Des sommes ont été aussi transférées aux États-Unis et au Mexique, dans d’autres pays.
Jusqu’à présent, Nice-Matin préférait faire état de la plainte de Michèle et Philippe Tabarot contre Mediapart. Et d’une volonté dénoncée par Me Szpiner de « salir, démolir la numéro deux de l’UMP ». Bref, les Tabarot sont blancs comme neige, mais, tout comme Nicolas Sarkozy, on veut les discréditer. Sauf que là, il s’agit aussi d’étrangers, en grand nombre, pour qui Sarkozy ou les Tabarot sont des citoyens lambda. S’agirait-il d’un complot international ?

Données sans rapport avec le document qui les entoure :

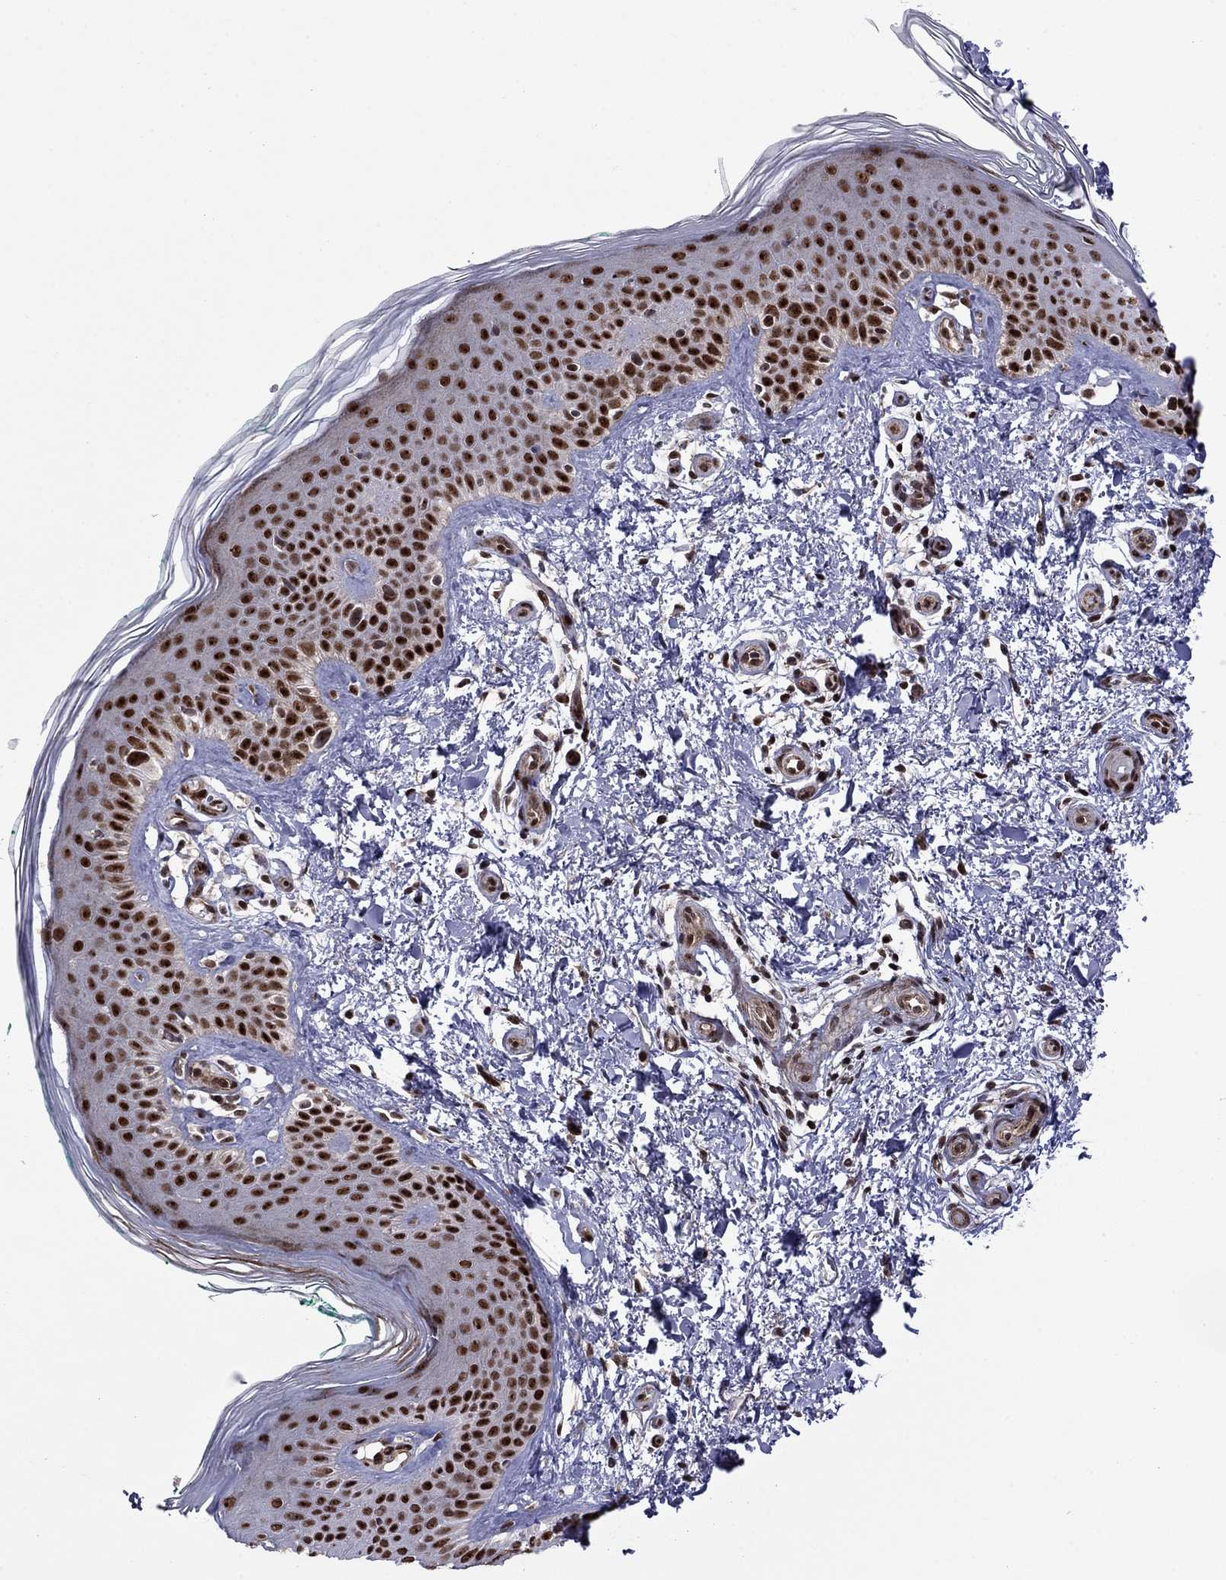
{"staining": {"intensity": "negative", "quantity": "none", "location": "none"}, "tissue": "skin", "cell_type": "Fibroblasts", "image_type": "normal", "snomed": [{"axis": "morphology", "description": "Normal tissue, NOS"}, {"axis": "morphology", "description": "Inflammation, NOS"}, {"axis": "morphology", "description": "Fibrosis, NOS"}, {"axis": "topography", "description": "Skin"}], "caption": "Immunohistochemistry (IHC) image of normal human skin stained for a protein (brown), which shows no staining in fibroblasts. (Brightfield microscopy of DAB immunohistochemistry at high magnification).", "gene": "SURF2", "patient": {"sex": "male", "age": 71}}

Un qui prend préventivement ses distances, c’est l’ancien maire de Cannes, Michel Mouillot. C’est un peu comme Tapie et Estoup : les Tabarot, mais de qui s’agit-il donc ? « Roch Tabarot, franchement, je ne le connais pas. Je ne l’ai jamais vu… ».
Le nombre des victimes en Espagne est de près de 700 personnes. Michèle Tabarot était peut-être crânement à la dernière fête de la violette, organisée par la Droite forte, mais l’affaire ne sent pas vraiment la rose ou le réséda.
En Espagne sont visés Francisco Renaendez et José Antonio Quesada Cordon. Deux administrateurs espagnols. Deux maillons faibles ? Avec Roch Tabarot, ils claquaient 55 000 euros par mois aux frais de la société. S’ils n’ont pas mis suffisamment de côté, ils risquent d’être bavards.